A Sumptuous Meal From Just One Pot

ONE of the many mammoth mail-order catalogs that come to my midget mansion unbade was being made ready for the sanitary disposal run, and my eye fell upon this: "Cook the Whole Meal in One Dish!" If there is great need for such a utensil, it merely means that not too many people have gone camping with John. The picture under this persuasive come-on showed a device with hinges and side-cars, and then I picked up the next catalog.

Bill and I, who spend a week together in the deep Maine wilderness every July, got things down to two dishes about 25 years ago. The second one is to heat water to wash the first. True, we don't attempt elaborate meals. If we start with a bisque, we then deploy a porterhouse apiece, with F. F. Pots and onion-mushroom garnish, creamed carrots, green beans or peas, either cauliflower or broccoli, a small green salad, some hot blueberry bread, and things like that. Nothing complicated.

We like a strawberry shortcake for dessert, and with his German background Bill has to have his Schlagsahne on it, whereas I let the strawberries suffice. It's enough. If we need more than that, we have a lunch at bedtime.
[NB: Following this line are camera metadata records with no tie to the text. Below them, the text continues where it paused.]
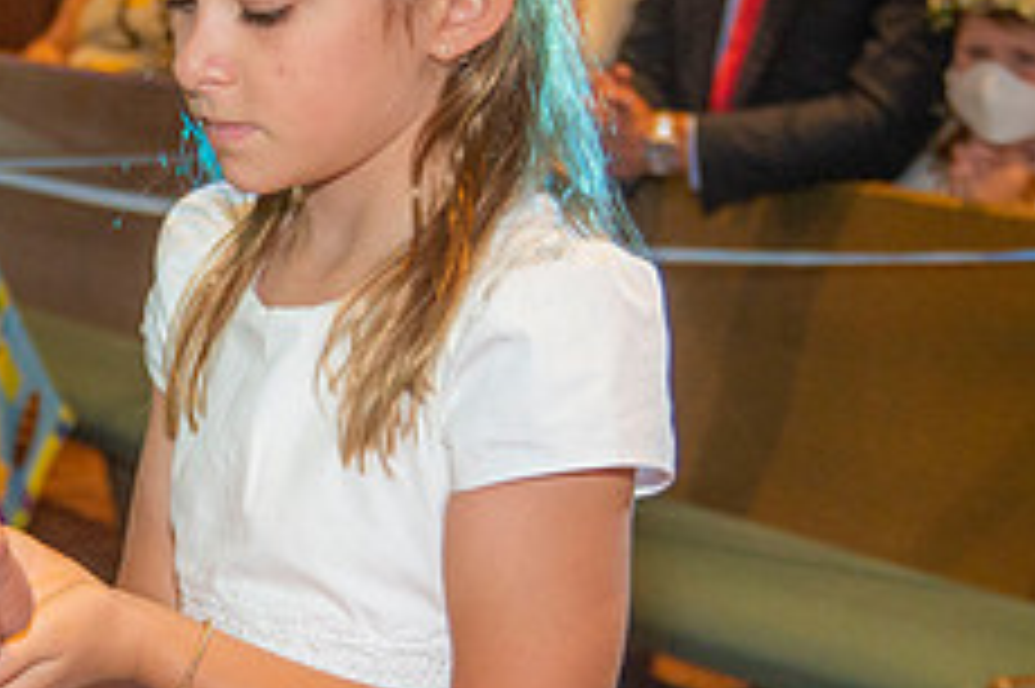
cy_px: 382
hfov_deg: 19.0
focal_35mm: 106
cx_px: 108
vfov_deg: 12.9
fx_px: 3045
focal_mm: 42
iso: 1600
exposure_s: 1/200
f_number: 5
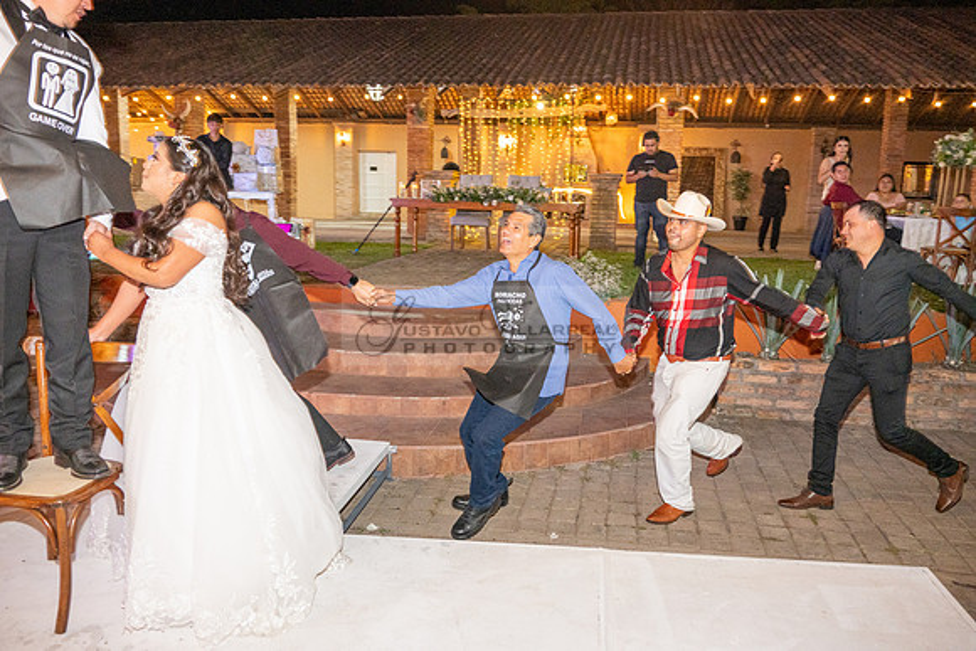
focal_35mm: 28
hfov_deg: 65.5
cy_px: 326
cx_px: 488
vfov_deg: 46.4
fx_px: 759
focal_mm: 28
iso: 2500
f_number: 5
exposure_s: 1/80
We always wash our cooking dish and the supper things before we retire.

My training in the one-pot technique came from my grandfather, who was a sergeant in Company I of the 16th Maine Volunteers. If you remember, that was one of the regiments in the famed "Blanket Brigade."

For some reason never explained, five Northern regiments got lost from the supporting War Department, and for many months no supply wagons appeared. Food was scavenged. Uniforms disintegrated off the soldiers, and later when they marched through Washington on their way to battle the men wrapped themselves for warmth and modesty in their blankets. Hence, the Blanket Brigade.

My grandfather, a woodswise farm boy, called the search for food a "skirmish," and when anything to eat appeared he was the one who knew how to dress game and cook on a campfire. In my youth I would go to the woodlot with Gramp and at noonin' he'd whip up a cordon bleu masterpiece in a pail and tell me how he dressed out a hog the night before Fredericksburg, and two geese the evening after Pickett's Charge. According to him, Company I dined well.

He told me, too, about the Christmas dinner his father and mother had in 1790. Six miles away, over on what later came to be called Mosquito Hill, a "neighbor" family had moved in and built a cabin. It was the only settlement between our place and the seacoast village at Georgetown. So the two families had Christmas dinner together at the new home.

Austerity went with pioneering, and the hostess on this festive occasion was limited in her kitchen equipment. She had one pot, a fork, and a long-handled iron spoon. In the pot she had produced a venison stew, and the pot had been brought from the open fire on the hearth to be set on the table her husband had fashioned from split pine planks.

The husband had also fashioned beautiful dinner dishes from birch bark. Great-grandmother had the spoon and great-grandfather the fork, since they were guests. Mr. Curtis (their name was Curtis) had his woodsman's skinning knife, and Mrs. Curtis ate with a leather-working awl. As best each could, each dipped from the one and only central pot.

It was as fine a Christmas as anybody ever had.

I am reminded, too, of the time I surprised Old Walt as he was coming out of Bill Bauer's bakeshop. Walt lived alone in a camp up on the Rabbit Road, and he was a fantastic cook. Every time the Baptist Ladies' Aid had a bake sale Walt would bring in another masterpiece. But here he was buying!

He explained, "My oven door's brok' off." He said he tried to make do until the foundry sent a new hinge, and he said, "I just got hungry for things I ain't got."

He said he couldn't bake anything, and "for three weeks now all's I've et come out-a one skillet." Walt shifted the hot paper bag of goodies to his other arm, and he said, "Everything's tasted like fritters."